Actress Tanya Roberts passed away in Los Angeles at 65 after collapsing after walking her dogs in the Hollywood Hills on December 24. It was reported that it was the result of an UTI. Her death was reported on Sunday January 3, only to be rescinded since she was alive but in dire condition. Her death was then confirmed a day later. Known as a “Bond Girl,” she studied with Uta Hagen and Less Strassberg in New York City, and appeared on stage, film, and television, including Charlie’s Angels and as Midge in That 70’s Show. Born in the Bronx, NYC to parents of Jewish and Irish heritage, she changed her name from Virginia Leigh Blum. She liked to say that she had Irish looks and a Jewish brain. She dropped out of high school as a teen, modeled at fifteen, and had a very brief teen marriage. After the divorce, she met Barry Roberts of NYC in a movie line and later proposed marriage to him. They were married until his untimely passing from encephalitis in 2006. She left her role in That 70’s Show for several seasons to care for her husband during his illness. Her older sister was wedded to drug-celebrity and educator Timothy Leary.

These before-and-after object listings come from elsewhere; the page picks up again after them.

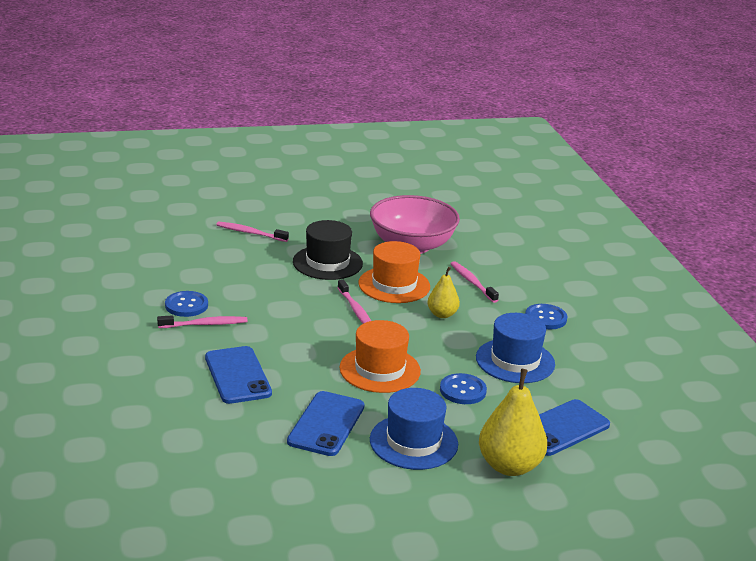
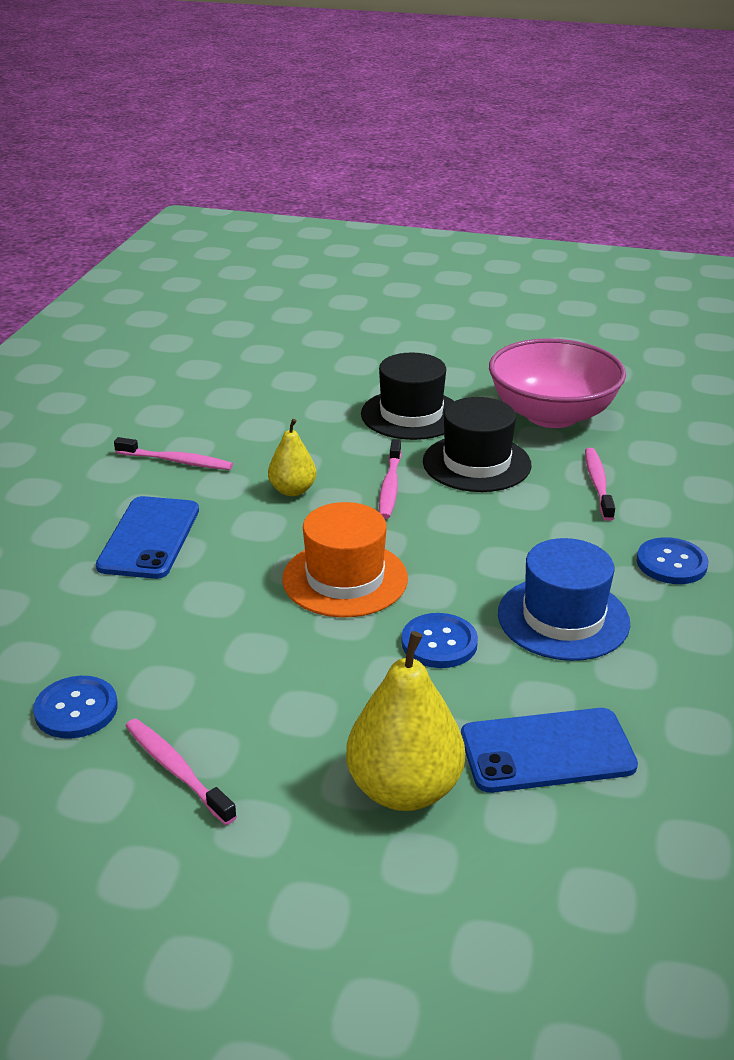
camera: 30 degrees right, 5 degrees up
(186, 305) = (178, 432): blue button -> blue button (76, 709)
(250, 233) = (346, 358): pink toothbrush -> pink toothbrush (176, 770)
(326, 424) = (196, 638): blue phone -> none
(394, 285) = (476, 463): orange hat -> black hat
(413, 442) = (292, 702): blue hat -> none
(442, 314) = (510, 520): yellow pear -> yellow pear (292, 490)

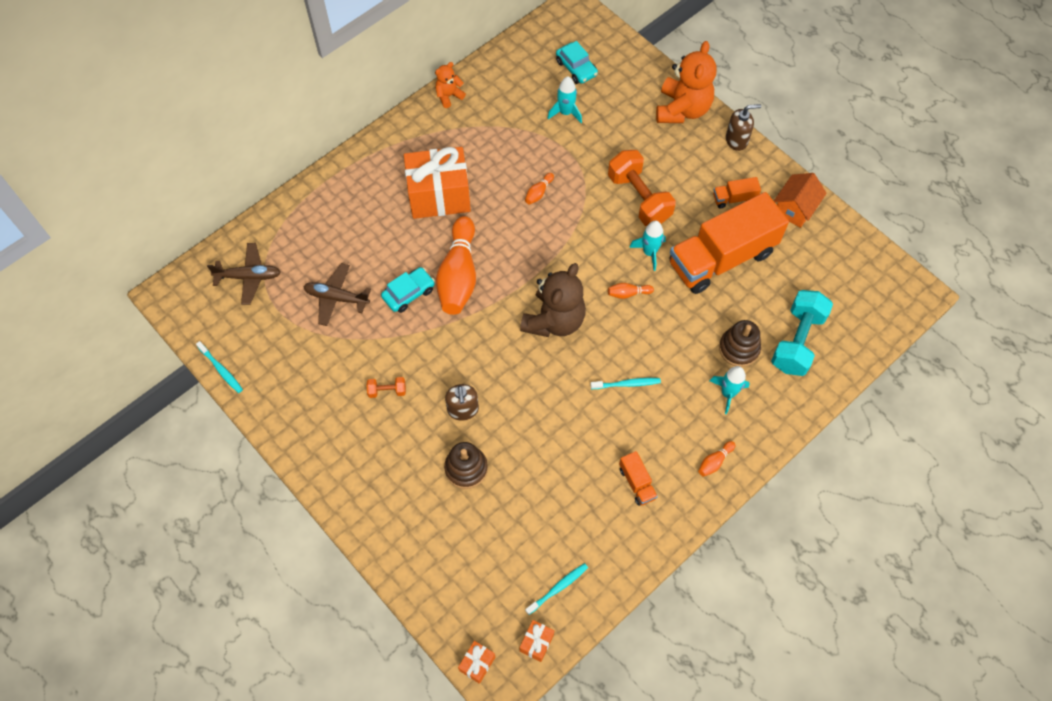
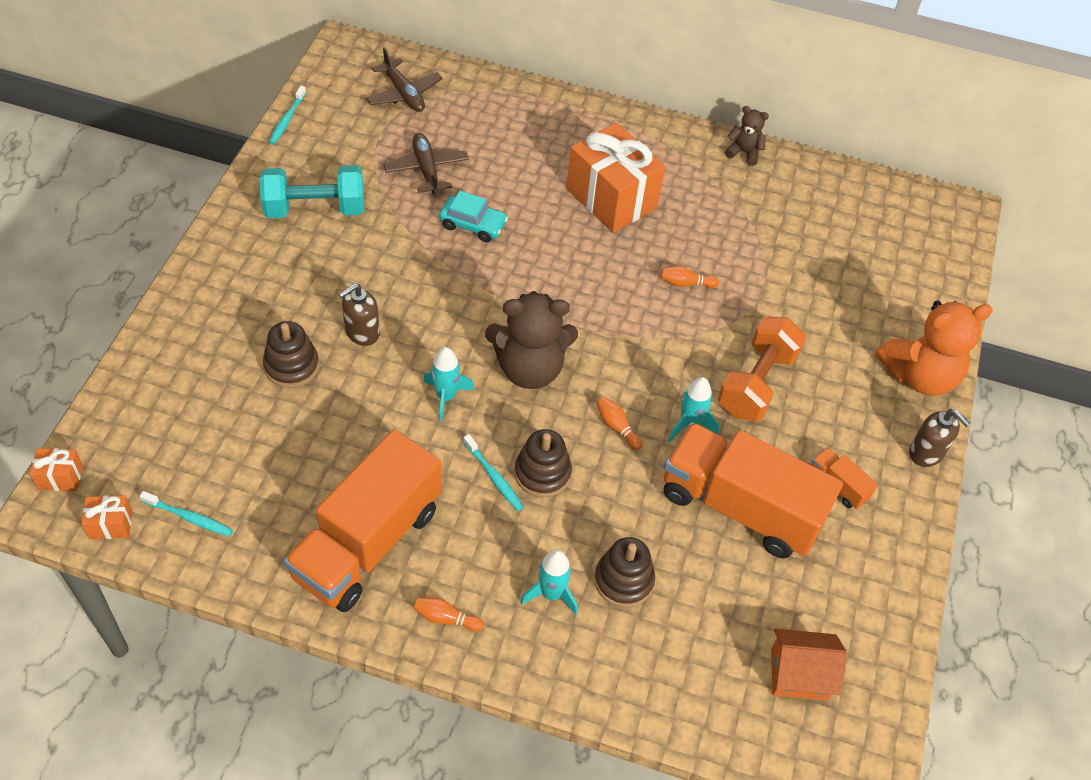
camera: 55 degrees right, 10 degrees down
(387, 391) = (344, 257): orange dumbbell -> none
(449, 96) = (744, 152): orange teddy bear -> brown teddy bear
(458, 275) = (525, 257): orange bowling pin -> none
(565, 113) = (813, 263): turquoise rocket -> turquoise rocket (446, 397)
(576, 68) = (882, 247): turquoise car -> none
(637, 483) = (368, 543): orange truck -> orange truck, size x2.46
(639, 354) = (542, 473): none -> brown stacking toy
(795, 208) = (879, 562): orange house -> orange house (799, 674)
(797, 341) = (682, 647): turquoise dumbbell -> turquoise dumbbell (315, 209)

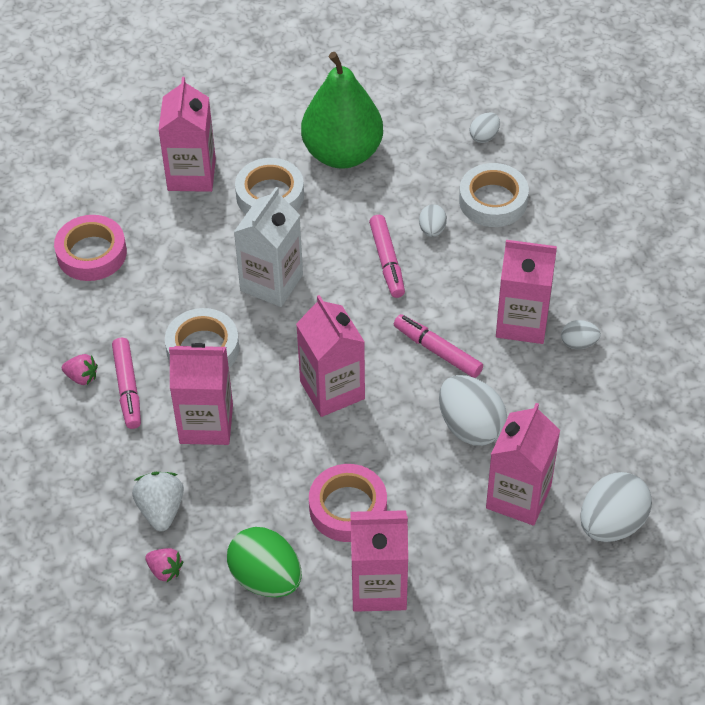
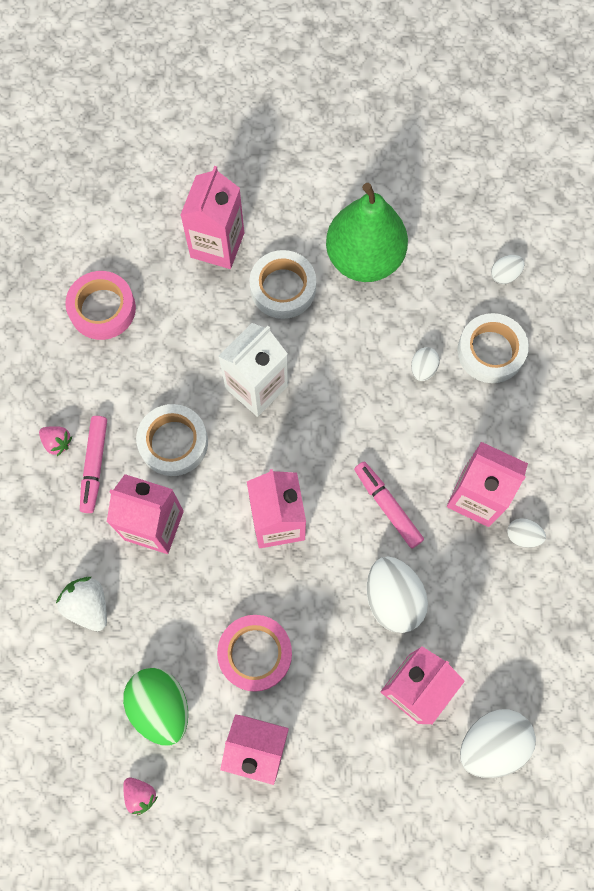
camera: 15 degrees right, 20 degrees up
(161, 510) = (88, 606): white strawberry -> white strawberry turned 45 degrees counterclockwise
(165, 570) = (74, 671): pink strawberry -> pink strawberry (140, 794)
(387, 261) = (370, 393): pink marker -> none

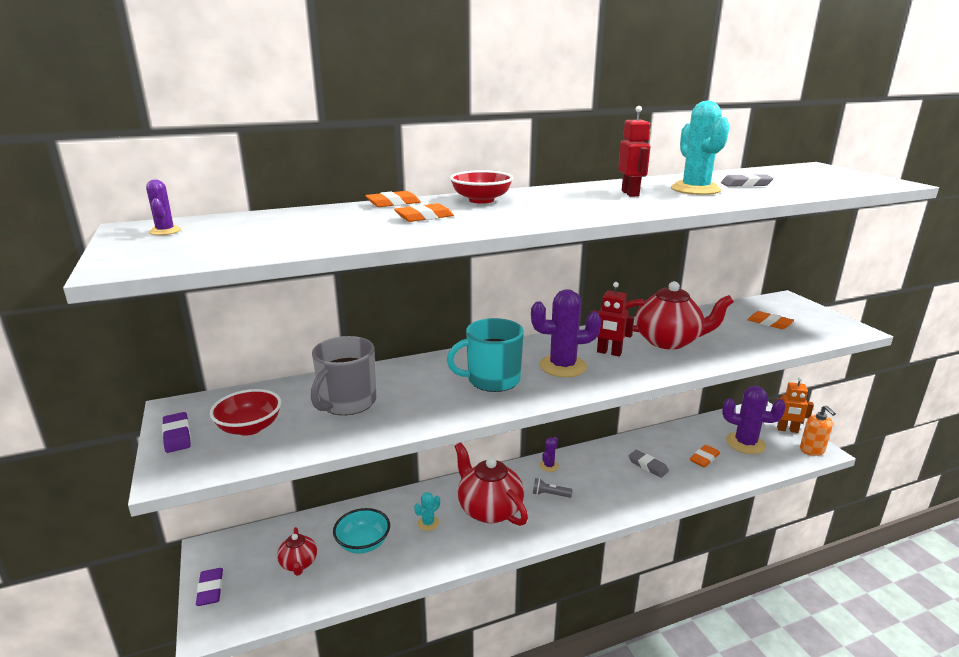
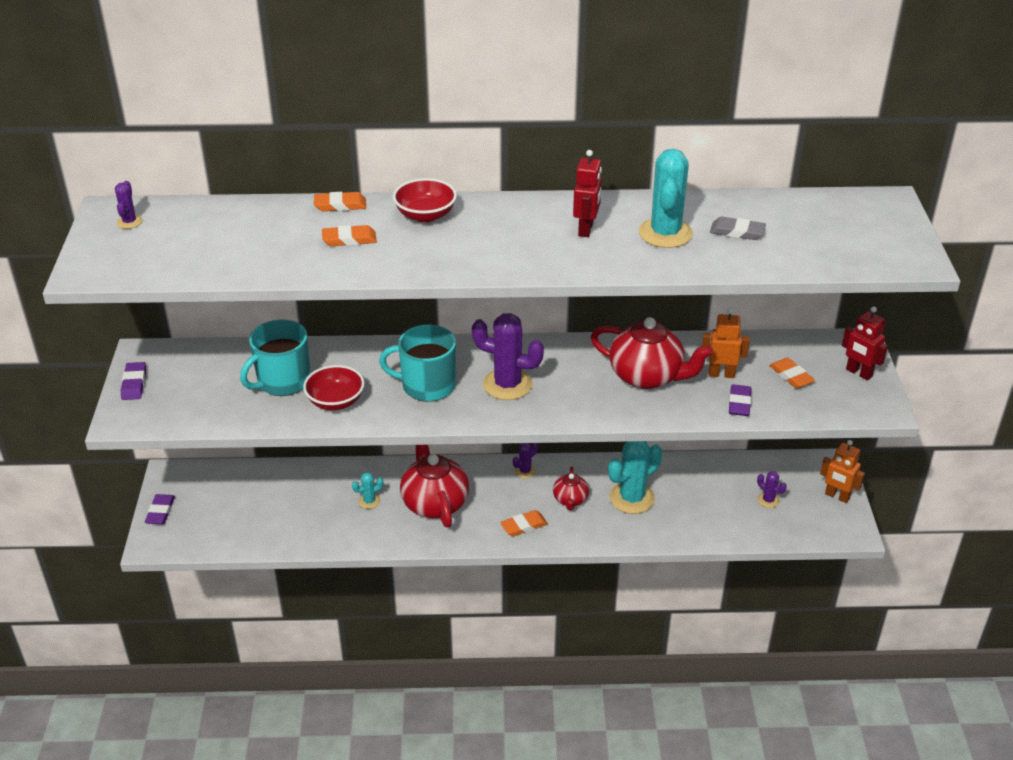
camera: 20 degrees right, 15 degrees up
(249, 427) = (192, 389): red bowl -> red bowl (335, 401)
(299, 564) = (239, 509): red teapot -> red teapot (570, 500)
(347, 402) = (282, 381): grey mug -> turquoise mug
(363, 543) = (301, 505): turquoise bowl -> none
(550, 494) = (504, 503): grey flashlight -> none
(609, 353) = (569, 377): red robot -> red robot (858, 373)
(648, 466) = (632, 498): grey eraser -> turquoise cactus
(704, 458) = (703, 506): orange eraser -> orange eraser (524, 526)
(720, 330) = (721, 374): none -> orange robot
(745, 443) = (768, 500): purple cactus -> purple cactus, size x0.48
(755, 345) = (739, 403): none -> purple eraser
(812, 450) = (841, 528): orange soap dispenser -> none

On December 28, Isaac Shoshan, a celebrated Israeli undercover operative (or spy) passed away in Tel Aviv at the age of 96. For many years, he posed as an Arab in Lebanon and Israel. He also trained generations of other Israeli operatives, as well as Arab operatives. Former PM Ehud Barak was one of his trainees. Shoshan was born in Halab/Aleppo, Syria. His surname has been Shasho. After high school, he moved to British Mandate Palestine and joined the Palmach, where is was assigned to the “Arab Platoon” which was created in anticipation of a civil war in Palestine. In 1990, he detailed some of his missions and thoughts in “Men of Secrets, Men of Mystery.”